The “what got funded?” trap: optimizing for investor approval
Michael and Dalton criticize founders who reverse-engineer ideas based on what just raised money. They contend this mindset discourages conviction and leads to a sea of indistinguishable startups.
Why YC and funding signals don’t validate your idea
Dalton explains a common misconception: seeing a YC-backed company in a space doesn’t necessarily validate the market. In many cases, the funded company pivoted, meaning outsiders are reading false signals.
Strategy: look in the “discard bin” for rejected ideas
Instead of trying to invent something nobody has ever considered, they recommend finding ideas others have considered and rejected. The opportunity is to understand why it was rejected and why that reason might be wrong now—or wrong for you.
Use friends the opposite way: seek controversy, not consensus
They suggest that polling friends for approval selects for bland, consensus ideas. If an idea makes people worry about you or sparks strong disagreement, that can be a signal it’s genuinely non-consensus.
Hard-mode thinking: pick ideas that take longer than two years
Michael argues that founders often self-censor by choosing ideas they can ship quickly, even if the best opportunities are long and difficult. Considering “10-year” ideas is a way to escape the crowd and raise your odds of building something distinctive.
Non-consensus stories: OpenAI/Anthropic looked weird at the start
They highlight that today’s “obvious” winners often began with strange structures, unclear products, and messy narratives. The lesson isn’t to copy these paths, but to notice that uniqueness frequently looks bizarre early on.
How VC content and podcasts homogenize founder thinking
They argue the explosion of VC/media content creates a shared worldview that pushes founders into similar idea spaces. If your idea comes directly from content consumption, it’s likely not unique.
Bring back “solve your own problem” (and ignore late-stage TAM obsession)
They observe that “be your own user” has gone out of style, replaced by pressure to pitch only trillion-dollar outcomes. Dalton argues this late-stage investor framing filters out many genuinely original beginnings that later expand into big companies.

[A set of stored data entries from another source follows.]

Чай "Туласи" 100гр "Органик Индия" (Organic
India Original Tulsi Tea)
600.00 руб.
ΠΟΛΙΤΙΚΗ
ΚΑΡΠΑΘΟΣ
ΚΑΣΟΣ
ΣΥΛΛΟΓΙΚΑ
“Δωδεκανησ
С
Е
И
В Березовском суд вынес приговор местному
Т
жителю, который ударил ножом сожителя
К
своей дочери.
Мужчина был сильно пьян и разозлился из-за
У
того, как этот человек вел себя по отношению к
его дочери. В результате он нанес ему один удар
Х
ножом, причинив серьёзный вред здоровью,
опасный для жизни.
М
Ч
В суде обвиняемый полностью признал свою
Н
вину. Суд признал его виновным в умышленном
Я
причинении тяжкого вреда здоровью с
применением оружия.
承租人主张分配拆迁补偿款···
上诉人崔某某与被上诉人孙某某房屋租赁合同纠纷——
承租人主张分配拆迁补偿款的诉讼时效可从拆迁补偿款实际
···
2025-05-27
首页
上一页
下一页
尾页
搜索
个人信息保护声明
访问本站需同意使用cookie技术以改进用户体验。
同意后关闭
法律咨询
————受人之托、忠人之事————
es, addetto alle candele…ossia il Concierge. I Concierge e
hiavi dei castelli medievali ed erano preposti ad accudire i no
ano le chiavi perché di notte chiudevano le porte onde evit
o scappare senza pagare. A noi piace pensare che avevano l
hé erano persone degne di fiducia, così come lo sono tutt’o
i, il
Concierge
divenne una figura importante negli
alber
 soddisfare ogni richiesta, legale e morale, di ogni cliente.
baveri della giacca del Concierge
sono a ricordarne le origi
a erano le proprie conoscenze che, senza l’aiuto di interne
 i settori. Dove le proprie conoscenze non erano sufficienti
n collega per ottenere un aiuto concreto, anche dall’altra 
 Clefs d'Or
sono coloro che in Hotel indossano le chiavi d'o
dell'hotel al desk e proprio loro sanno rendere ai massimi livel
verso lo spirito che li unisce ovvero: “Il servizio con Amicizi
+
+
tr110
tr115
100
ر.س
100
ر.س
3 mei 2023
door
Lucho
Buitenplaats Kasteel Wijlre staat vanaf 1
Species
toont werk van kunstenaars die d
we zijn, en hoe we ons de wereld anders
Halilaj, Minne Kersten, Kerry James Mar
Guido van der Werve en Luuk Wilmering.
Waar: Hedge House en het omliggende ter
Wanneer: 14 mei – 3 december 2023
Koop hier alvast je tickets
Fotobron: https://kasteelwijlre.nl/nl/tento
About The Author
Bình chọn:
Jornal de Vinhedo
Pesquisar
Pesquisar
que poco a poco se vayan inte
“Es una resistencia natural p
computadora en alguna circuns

Weirdness as an asset: who generates unique ideas naturally
They contend that quirky, non-conformist people often have an easier time generating unique ideas because they’re less governed by consensus filters. Society tends to suppress this trait, but startups reward it.
Startups aren’t for everyone—and that’s okay
They acknowledge some people will struggle to originate unique startup ideas, and that doesn’t mean they can’t participate in tech. You can join a company, partner with a more idea-generative founder, or contribute without being “the idea person.”
Brace for years of skepticism—and don’t seek authority approval
They close by stressing that working on a “bad idea” in others’ eyes is the default experience of many eventual successes. They encourage founders to commit deeply, expect disapproval, and avoid designing ideas to win validation from perceived authorities.